Conversations about transgender identity have garnered attention on Kenyon’s campus, as well: Halberstam, a visiting professor of gender studies and English at Columbia University and author of five books on gender, drew a standing-room crowd. Halberstam is one of two transgender speakers who will have appeared on campus within a week. Today, Chris Mosier, the first openly transgender athlete on team U.S.A., will give a common-hour talk in Rosse Hall followed by a Q&A at 7:30 p.m. in Peirce Pub.
In response to mainstream conversation about transgender issues, Halberstam asked his audience to step back and contextualize the current transgender movement within what he called “the long history of gender variability.” Through references to art, film and dance, he complicated the recent push for trans visibility, arguing that transgender people have long been represented as spectacle.
Halberstam proposed a concept “transgender gaze,” through which the transgender identity becomes “a way of seeing, an epistemology.” He asked the audience to resist pinning a narrative on the body and push back on fixed narratives of trans-ness and gender. At times he criticized the political left in general for focusing on “local, particular struggles,” like trigger warnings in classrooms, rather than protesting against the political right, especially after President Donald Trump’s inauguration. He also identified what he called a “vexed relationship” between “transgenderism” — an idiosyncratic word of Halberstam’s — and the mainstream feminist movement and urged both groups to move past it.
“The lecture was challenging but accessible,” Professor of Women’s and Gender Studies Laurie Finke, who organized the talk, said. “He said exactly what I said to peers.”
Though well-attended, the talk received a mixed reception from some transgender students.
Ez Raider-Roth ’19, who uses the pronouns “they, them and theirs,” thought there was an “insurmountable generational gap” between Halberstam and his audience, in part because he refused to accept the validity of non-binary identities, like Raider-Roth’s.
“But, you know, it’s a trans theorist who’s coming to talk,” Raider-Roth added. “We never have that.”
Robin-Phalen Rayson ’18, who is transgender, found problems with the overall message of the talk. “If I have a larger or broader criticism under which my other criticisms fall,” she said, “it’s that Halberstam spoke on the ideal of what trans people could be, which I think, we’re still in a place where we have to focus so much on survival.”

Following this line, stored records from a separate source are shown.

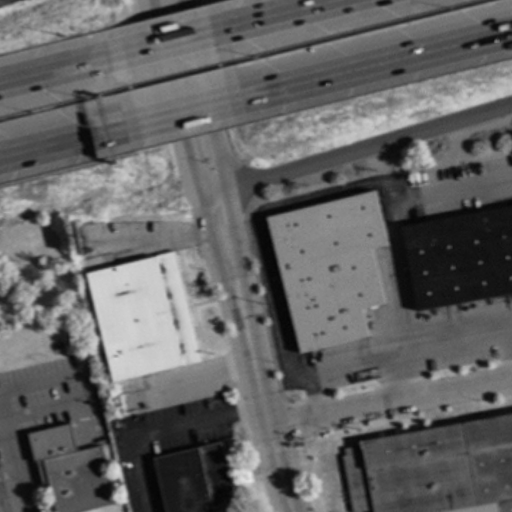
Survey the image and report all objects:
road: (285, 14)
road: (170, 44)
road: (379, 64)
road: (56, 71)
road: (189, 112)
road: (66, 143)
road: (356, 152)
road: (228, 212)
road: (392, 213)
road: (205, 214)
road: (254, 235)
building: (459, 258)
building: (460, 259)
building: (329, 268)
building: (329, 269)
building: (142, 317)
building: (143, 318)
road: (471, 343)
building: (57, 346)
road: (352, 368)
building: (79, 374)
road: (202, 384)
road: (390, 403)
road: (165, 433)
road: (14, 462)
building: (431, 469)
road: (278, 470)
building: (432, 470)
building: (69, 471)
building: (69, 471)
building: (194, 481)
building: (196, 481)
building: (3, 495)
building: (2, 501)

For Sarah Speroff ’18, who helps run Kenyon College Athletes for Equality, the marginalization of the transgender population is why trans speakers should come to campus. Kenyon College Athletes for Equality, a group dedicated to LGBTQ issues in athletics, co-sponsored Chris Mosier’s visit today with Kenyon Students Athletes. Mosier made the national men’s duathlon team in 2015, and Nike featured him in an ad during the 2016 Rio Olympics.
“We feel that transgender people are often excluded from conversations regarding ‘queer’ issues or topics,” Speroff said, “and that this is particularly true in athletics. So we hope that by having Chris speak to his experiences as a trans* athlete, we can educate and make the fight for trans* equality more transparent to our community.”
Raider-Roth is looking forward to Mosier’s talk. “As a trans athlete, it’s so much about the body, about physical, and I felt like Halberstam was talking so much about the theoretical body,” they said.
Rayson, too, thought that, in some ways, a focus on the theoretical ignores the reality of the daily lives of transgender people. She said she has heard men on Kenyon’s campus whispering about her and has not always felt safe.
“Let’s not pretend that we’re a campus that is completely comfortable with trans people,” she said. “We can’t pretend there’s no transphobia.”
Chris Mosier will give a common-hour talk in Rosse Hall next Thursday and Q&A at 7:30 p.m. in Peirce Pub.